Raising even more hackles than McGrew’s pay demands are his singling out Armstrong for verbal attack and vociferous questioning of public safety. Caught in the crossfire is Chief Sanchez. With one breath, he seeks to reassure the public that their streets are safe. With the other, he tries to convince his bosses — Armstrong and the City Council — that his officers badly need help. “I still believe this is a safe city,” he said. “But that does not mean we’re doing okay. We’re not doing okay. We’re far from okay. Our officers do a great job, but I can’t ask them to do more with less anymore.” Since the end of last year, Sanchez has had to cope with experienced veterans leaving to take jobs in other departments that offer better pay, lower housing prices, and far less commuting time. “Does that create a void?” Sanchez asked. “Just a huge one.”

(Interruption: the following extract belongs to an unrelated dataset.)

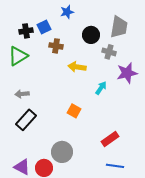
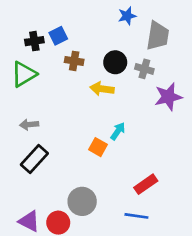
blue star: (67, 12) -> (127, 16), moved
black circle: (91, 35) -> (115, 62), moved
cyan arrow: (101, 88) -> (118, 131), moved
blue line: (115, 166) -> (136, 216), moved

Such turnover turmoil is hardly unique to Santa Barbara; statewide police agencies are suffering from a dramatic dearth of eligible recruits. Young people today are apparently far less interested in pursuing law enforcement as a career than in the past. Sanchez has recently been given the green light to fill the gap — even to “over-hire,” or fill a position before it becomes vacant — and has hired 15 new officers since January, but it takes about a year before they can be sworn in.

Meanwhile, Mayor Marty Blum suggested the department’s morale problem may have more to do with Sanchez’s leadership and communication style or the department’s old, cramped quarters on East Figueroa Street than with pay and benefits. “I hear from recently retired officers who tell me, ‘It’s not the money, Marty,’” the mayor said. To this end, Blum and city administrators are considering purchasing a 40,000-square-foot building at the corner of Chapala and Anacapa streets for the department’s use, but the $13.3 million purchase is anything but a done deal. McGrew criticized this idea as a stopgap solution, retorting, “No one is leaving the department to work in a nicer building, I can tell you that. That’s just a dodge.”

Councilmember Brian Barnwell has responded to the conflict by calling for an independent management audit of the police department to determine how bad morale really is, what the proper staffing level is, and what it would take — and cost — to achieve it. In addition, Barnwell has asked whether it would make more sense for the police chief to report directly to the City Council, as opposed to serving the city administrator. “I got tired of hearing McGrew say, ‘It’s not safe and morale sucks.’ I need more than that upon which to make an informed decision,” Barnwell said. “Mike could be right, but how would I know? That’s why we need someone from the outside to come in and help us.” Initially, Chief Sanchez expressed reservations about the management audit, calling the idea “a bit of a stretch.” He’s since modified his position, saying, “I’m not afraid of an audit at all.” He points out that it was his idea to conduct an anonymous questionnaire to determine his officers’ concerns. “I can tell you, a lot of chiefs thought I was crazy to do that,” he said. “But I want to know what’s on my officers’ minds.”

McGrew said his union conducted a similar survey, which signaled that turnover has been lethal for morale and higher wages were the solution. McGrew’s reaction to the proposed audit fluctuated from resigned indifference to outright hostility. “We already know what the problem is. We don’t need to pay a consultant to tell us what we already know,” he said.

Sanchez knew when he took the job that he couldn’t make everyone happy. But part of being chief, he said, is letting your troops know you understand what they’re going through. On this, Sanchez said, “Oh, I get it. But at times, I’ve done a poor job of letting them know that I get it.”